- **TASK BRIEF**:
Every entry here needs to be repeated exactly.

---------- RECORDS TO USE ----------

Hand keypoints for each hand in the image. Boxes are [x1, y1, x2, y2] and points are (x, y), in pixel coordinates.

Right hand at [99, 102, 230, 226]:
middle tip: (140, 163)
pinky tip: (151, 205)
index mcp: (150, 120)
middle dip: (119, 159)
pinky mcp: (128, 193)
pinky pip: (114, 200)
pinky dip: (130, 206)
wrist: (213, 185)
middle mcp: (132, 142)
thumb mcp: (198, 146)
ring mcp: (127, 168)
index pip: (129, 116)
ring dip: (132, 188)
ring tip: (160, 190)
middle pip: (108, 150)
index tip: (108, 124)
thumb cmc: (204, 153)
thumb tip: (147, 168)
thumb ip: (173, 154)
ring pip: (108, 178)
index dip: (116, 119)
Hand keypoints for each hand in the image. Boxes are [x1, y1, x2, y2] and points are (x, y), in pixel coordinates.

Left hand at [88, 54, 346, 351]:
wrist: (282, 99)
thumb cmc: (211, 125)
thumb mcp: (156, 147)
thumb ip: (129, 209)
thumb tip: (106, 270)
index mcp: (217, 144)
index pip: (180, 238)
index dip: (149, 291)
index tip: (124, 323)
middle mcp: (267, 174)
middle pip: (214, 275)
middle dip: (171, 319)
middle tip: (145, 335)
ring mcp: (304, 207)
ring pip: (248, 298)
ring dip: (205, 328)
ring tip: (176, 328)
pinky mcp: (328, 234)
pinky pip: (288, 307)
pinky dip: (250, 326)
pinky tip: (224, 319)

----------

- **RESPONSE BELOW**:
Hand keypoints for each hand in the image. Boxes are [x1, y1, x2, y2] and points are (x, y), in pixel coordinates.

Right hand at [99, 102, 230, 226]:
middle tip: (140, 163)
pinky tip: (151, 205)
index mcp: (150, 120)
middle dip: (119, 159)
pinky mcp: (128, 193)
pinky pip: (114, 200)
pinky dip: (130, 206)
wrist: (213, 185)
middle mcp: (132, 142)
thumb mcp: (198, 146)
ring mcp: (127, 168)
index pip: (129, 116)
ring dip: (132, 188)
ring tip: (160, 190)
middle pip: (108, 150)
index tip: (108, 124)
thumb cmc: (204, 153)
thumb tip: (147, 168)
thumb ip: (173, 154)
ring pip: (108, 178)
index dip: (116, 119)
Hand keypoints for each hand in the image. Boxes are [x1, y1, x2, y2] and points are (x, y), in pixel coordinates.

Left hand at [88, 54, 346, 351]:
wrist: (282, 99)
thumb cmc: (211, 125)
thumb mcp: (156, 147)
thumb ip: (129, 209)
thumb tip: (106, 270)
index mcp: (217, 144)
index pip: (180, 238)
index dip: (149, 291)
index tip: (124, 323)
middle mcp: (267, 174)
middle pip: (214, 275)
middle dip: (171, 319)
middle tip: (145, 335)
ring mcp: (304, 207)
ring pip: (248, 298)
ring dip: (205, 328)
ring tip: (176, 328)
pinky mcp: (328, 234)
pinky pip: (288, 307)
pinky dip: (250, 326)
pinky tip: (224, 319)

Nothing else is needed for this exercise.